To make estimations about a population, statisticians use a random sample representative of the population. For example, if you weigh 50 random American women, you could estimate the weight of all American women based on their average weight. Sampling error occurs when your sample results deviate from the true population value. That is, if your 50 women yielded an average weight of 135 pounds when the true average was 150 pounds, then your sampling error is -15 (the observed minus actual), meaning you underestimated the true value by 15 points. Because the true value is seldom known, statisticians use other estimates such as standard error and confidence intervals to estimate the sampling error.

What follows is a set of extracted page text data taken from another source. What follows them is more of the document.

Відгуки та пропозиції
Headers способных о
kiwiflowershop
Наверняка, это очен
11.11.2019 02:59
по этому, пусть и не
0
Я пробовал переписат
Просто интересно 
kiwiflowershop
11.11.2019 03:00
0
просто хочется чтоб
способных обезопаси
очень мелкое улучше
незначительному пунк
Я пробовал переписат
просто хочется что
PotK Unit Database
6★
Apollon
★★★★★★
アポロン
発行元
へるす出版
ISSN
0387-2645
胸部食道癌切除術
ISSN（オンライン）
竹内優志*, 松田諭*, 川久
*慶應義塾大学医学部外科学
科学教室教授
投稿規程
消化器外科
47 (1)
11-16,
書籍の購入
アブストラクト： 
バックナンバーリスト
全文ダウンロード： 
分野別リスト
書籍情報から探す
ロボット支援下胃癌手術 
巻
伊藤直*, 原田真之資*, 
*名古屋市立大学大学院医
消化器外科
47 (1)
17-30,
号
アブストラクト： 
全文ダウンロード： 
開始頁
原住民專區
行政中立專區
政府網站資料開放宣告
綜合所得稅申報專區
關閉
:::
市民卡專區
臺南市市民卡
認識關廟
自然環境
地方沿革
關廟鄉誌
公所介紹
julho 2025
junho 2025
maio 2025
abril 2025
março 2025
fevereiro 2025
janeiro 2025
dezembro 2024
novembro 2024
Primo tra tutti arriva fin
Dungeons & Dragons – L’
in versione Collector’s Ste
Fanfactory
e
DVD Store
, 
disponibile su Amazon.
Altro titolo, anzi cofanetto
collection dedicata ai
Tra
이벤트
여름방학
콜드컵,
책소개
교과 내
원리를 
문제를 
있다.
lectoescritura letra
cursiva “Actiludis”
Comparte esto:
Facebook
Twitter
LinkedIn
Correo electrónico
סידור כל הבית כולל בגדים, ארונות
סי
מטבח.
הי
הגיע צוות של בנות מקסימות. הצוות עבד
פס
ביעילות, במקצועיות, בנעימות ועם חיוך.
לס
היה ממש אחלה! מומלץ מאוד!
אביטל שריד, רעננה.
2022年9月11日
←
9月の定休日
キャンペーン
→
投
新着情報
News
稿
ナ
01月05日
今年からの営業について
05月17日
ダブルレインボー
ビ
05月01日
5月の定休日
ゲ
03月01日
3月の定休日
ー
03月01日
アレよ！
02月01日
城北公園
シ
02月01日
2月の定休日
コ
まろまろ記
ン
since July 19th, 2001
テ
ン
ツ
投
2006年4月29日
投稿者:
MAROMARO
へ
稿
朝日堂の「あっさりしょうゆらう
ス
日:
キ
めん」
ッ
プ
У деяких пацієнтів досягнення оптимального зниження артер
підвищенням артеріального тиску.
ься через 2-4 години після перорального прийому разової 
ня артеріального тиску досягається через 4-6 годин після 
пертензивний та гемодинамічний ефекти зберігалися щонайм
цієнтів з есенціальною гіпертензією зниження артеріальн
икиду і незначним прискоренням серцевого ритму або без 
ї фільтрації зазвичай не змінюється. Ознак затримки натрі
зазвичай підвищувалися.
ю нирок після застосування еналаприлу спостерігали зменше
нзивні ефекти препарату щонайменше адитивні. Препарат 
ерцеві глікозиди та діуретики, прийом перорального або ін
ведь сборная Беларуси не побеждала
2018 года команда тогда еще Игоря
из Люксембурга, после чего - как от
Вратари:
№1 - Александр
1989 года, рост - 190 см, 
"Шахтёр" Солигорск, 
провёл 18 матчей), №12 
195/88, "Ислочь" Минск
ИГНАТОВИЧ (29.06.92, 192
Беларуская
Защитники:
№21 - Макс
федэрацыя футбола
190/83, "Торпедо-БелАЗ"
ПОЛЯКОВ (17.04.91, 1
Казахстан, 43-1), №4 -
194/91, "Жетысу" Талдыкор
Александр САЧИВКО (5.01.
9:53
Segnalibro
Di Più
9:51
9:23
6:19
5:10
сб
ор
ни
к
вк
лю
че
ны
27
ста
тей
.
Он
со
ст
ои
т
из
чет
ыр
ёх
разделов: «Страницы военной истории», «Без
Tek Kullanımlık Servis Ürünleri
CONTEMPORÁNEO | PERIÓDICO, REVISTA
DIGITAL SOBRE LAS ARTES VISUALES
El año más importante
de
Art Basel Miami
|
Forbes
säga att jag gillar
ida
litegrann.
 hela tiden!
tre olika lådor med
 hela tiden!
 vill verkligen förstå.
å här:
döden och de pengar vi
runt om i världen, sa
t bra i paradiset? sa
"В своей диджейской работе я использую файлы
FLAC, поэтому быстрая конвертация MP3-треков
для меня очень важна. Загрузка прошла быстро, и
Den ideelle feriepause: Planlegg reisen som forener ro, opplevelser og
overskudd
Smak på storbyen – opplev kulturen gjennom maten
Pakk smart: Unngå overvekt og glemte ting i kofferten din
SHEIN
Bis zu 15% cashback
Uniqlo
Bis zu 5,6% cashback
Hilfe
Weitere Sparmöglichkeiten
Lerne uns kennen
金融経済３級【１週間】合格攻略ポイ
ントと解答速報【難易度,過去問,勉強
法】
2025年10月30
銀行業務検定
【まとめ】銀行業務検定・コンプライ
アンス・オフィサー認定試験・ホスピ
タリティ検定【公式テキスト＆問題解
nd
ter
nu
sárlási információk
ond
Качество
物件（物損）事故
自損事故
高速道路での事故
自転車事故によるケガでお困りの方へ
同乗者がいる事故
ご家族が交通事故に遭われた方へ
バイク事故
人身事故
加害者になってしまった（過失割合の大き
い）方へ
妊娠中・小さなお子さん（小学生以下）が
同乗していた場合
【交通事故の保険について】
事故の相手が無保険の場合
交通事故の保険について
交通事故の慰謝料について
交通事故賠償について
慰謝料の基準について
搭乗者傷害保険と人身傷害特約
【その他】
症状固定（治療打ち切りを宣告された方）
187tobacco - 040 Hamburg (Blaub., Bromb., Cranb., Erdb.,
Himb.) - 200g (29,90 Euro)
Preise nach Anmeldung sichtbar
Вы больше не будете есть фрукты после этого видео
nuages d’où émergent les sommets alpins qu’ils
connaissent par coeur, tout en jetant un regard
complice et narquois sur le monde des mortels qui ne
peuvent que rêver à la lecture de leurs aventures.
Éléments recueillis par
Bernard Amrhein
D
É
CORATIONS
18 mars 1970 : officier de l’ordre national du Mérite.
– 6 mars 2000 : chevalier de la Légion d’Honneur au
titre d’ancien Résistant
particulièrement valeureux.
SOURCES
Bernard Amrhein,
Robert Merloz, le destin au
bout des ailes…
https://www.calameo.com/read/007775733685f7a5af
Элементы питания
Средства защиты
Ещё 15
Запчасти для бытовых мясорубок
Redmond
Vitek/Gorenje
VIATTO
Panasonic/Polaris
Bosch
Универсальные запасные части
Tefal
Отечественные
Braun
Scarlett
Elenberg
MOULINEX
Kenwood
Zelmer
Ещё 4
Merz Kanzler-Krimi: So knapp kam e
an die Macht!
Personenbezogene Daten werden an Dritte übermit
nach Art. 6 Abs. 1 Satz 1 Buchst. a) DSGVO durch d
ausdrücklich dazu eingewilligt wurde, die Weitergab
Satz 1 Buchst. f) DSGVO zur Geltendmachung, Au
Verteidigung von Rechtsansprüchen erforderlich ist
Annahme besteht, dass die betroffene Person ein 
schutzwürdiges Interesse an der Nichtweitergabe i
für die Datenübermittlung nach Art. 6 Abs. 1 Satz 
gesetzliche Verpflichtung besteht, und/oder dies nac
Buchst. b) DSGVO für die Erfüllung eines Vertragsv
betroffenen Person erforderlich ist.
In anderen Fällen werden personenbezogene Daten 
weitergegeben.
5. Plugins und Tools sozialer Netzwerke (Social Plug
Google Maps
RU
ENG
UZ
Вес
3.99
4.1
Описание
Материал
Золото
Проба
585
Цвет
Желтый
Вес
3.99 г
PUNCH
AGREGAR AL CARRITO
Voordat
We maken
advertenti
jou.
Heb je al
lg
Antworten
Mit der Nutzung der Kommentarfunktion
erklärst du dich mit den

Calculate the percentage you are measuring. For instance, if you would like to know what percentage of students at a given school smoke cigarettes, then take a random sample (let's say n, our sample size, equals 30), have them fill out an anonymous survey and calculate the percentage of students who say they smoke. For illustration sake, let's say six students said they smoke. Then the percentage who smoke = (# who smoke) / (total # of students measured) x 100% = 6 / 30 x 100% = 20%.
Calculate the standard error. Because we do not know the actual percentage of students who smoke, we can only approximate the sampling error by calculating the standard error. In statistics, we use proportion, p, instead of percentages for calculations, so let's convert 20% to a proportion. Dividing 20% by 100%, you get p = 0.20. Standard Error (SE) for large sample sizes = sqrt[ p x (1 – p) / n ], where sqrt[x] means to take the square root of x. In this example, we get SE = sqrt[ 0.2 x (0.8) / 30 ] = sqrt[ 0.00533…] ? 0.073.
Create a confidence interval. Lower bound: estimated proportion – 1.96 x SE = 0.2 – 1.96 (0.073) = 0.0569 Upper bound: estimated proportion + 1.96 x SE = 0.2 + 1.96 (0.073) = 0.343 So we would say we are 95% confident the true proportion of smokers is between 0.0569 and 0.343, or as a percentage, 5.69% or 34.3% of students smoke. This wide spread indicates the possibility of a rather large sampling error.
Measure everyone to compute the exact sampling error. Make all students in the school complete the anonymous survey and compute the percentage of students who said they smoke. Let's say it was 120 out of 800 students that said they smoked, then our percentage is 120 / 800 x 100% = 15%. Therefore, our "sampling error" = (estimated) – (actual) = 20 - 15 = 5. The closer to zero, the better our estimation and the smaller our sampling error is said to be. In a real world situation, however, you are not likely to know the actual value and will have to rely on the SE and confidence interval for interpretation.